Sabedoria das ruas

Dizia o poeta Mário Quintana: “O autodidata é um ignorante por conta própria”. Quando se atribui o vandalismo à massa ignara – ou seja, à ignorância da massa – a frase de Quintana sugere que o Movimento Passe Livre (MPL) deveria abrir uma escola para o seu exército de simpatizantes.

Seria a Universidade Livre do Passe Livre (ULPL). Com essa sonora sigla, o movimento poderia angariar um respeitável corpo docente, a começar por professores argentinos especializados em estratégias de manifestação de rua: em Buenos Aires, quando os vândalos começam a quebrar tudo, os verdadeiros manifestantes se sentam. Com a bunda no chão, facilitam a ação da polícia para disparar balas de borracha, baixar o cassete e algemar os verdadeiros culpados pela destruição.

Por enquanto, no vai ou racha, as manifestações de rua conseguiram adesões no “arco da sociedade”, como gostavam de dizer os petistas em seus bons tempos de estilingue. Daqui pra frente, qual será o futuro das manifestações?
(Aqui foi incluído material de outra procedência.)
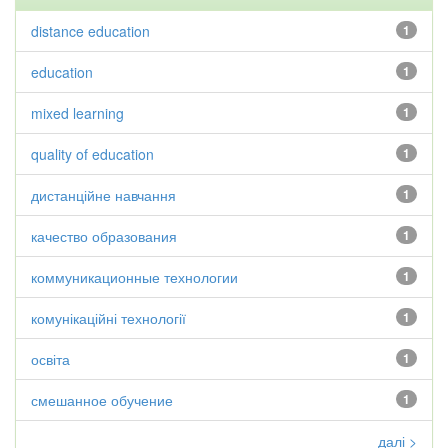
distance education
1
education
1
mixed learning
1
quality of education
1
дистанційне навчання
1
качество образования
1
коммуникационные технологии
1
комунікаційні технології
1
освіта
1
смешанное обучение
1
далі >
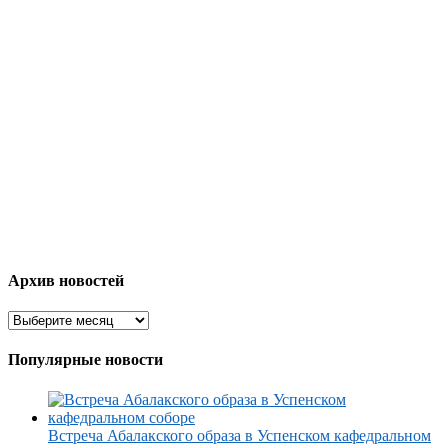
Архив новостей
Популярные новости
Встреча Абалакского образа в Успенском кафедральном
Para responder essa e outras perguntas é que se faz necessária a ULPL, com especialistas das mais diversas tendências.

A professora Marilene Chauí, por exemplo, poderia ressuscitar a disciplina de “Moral e Cívica” – tão decantada pelos militares –para passar aos jovens ativistas suas teorias sobre a classe média, segunda ela a verdadeira massa ignara da nação: “A classe média é uma abominação política, porque é fascista, é uma abominação ética porque é violenta, e é uma abominação cognitiva porque é ignorante”.

Na sala ao lado, a ULPL poderia contar com o filósofo Olavo de Carvalho para explicar como realizar passeatas e protestos ombro a ombro com os militares: “Se um único general tomasse a dianteira e prendesse os corruptos que a massa revoltada quer ver na cadeia, ganharia instantaneamente o apoio de toda a população, inclusive de grande parte dos agitadores de rua”.

Entre outros professores, o trombonista Raul de Souza ensinaria como botar a boca no trombone; o ex-ministro Delfim Neto revelaria porque não existe almoço grátis; Roberto Requião e Beto Richa explicariam como ganhar eleições para prefeito de Curitiba em cima de um ônibus; o deputado e militar Jair Bolsonaro lecionaria armas e munições de borracha; Zé da Bíblia falaria sobre o Apocalipse; Lula não poderia deixar de botar um dedinho; e os médicos cubanos ensinariam as modernas práticas de primeiros socorros numa democracia.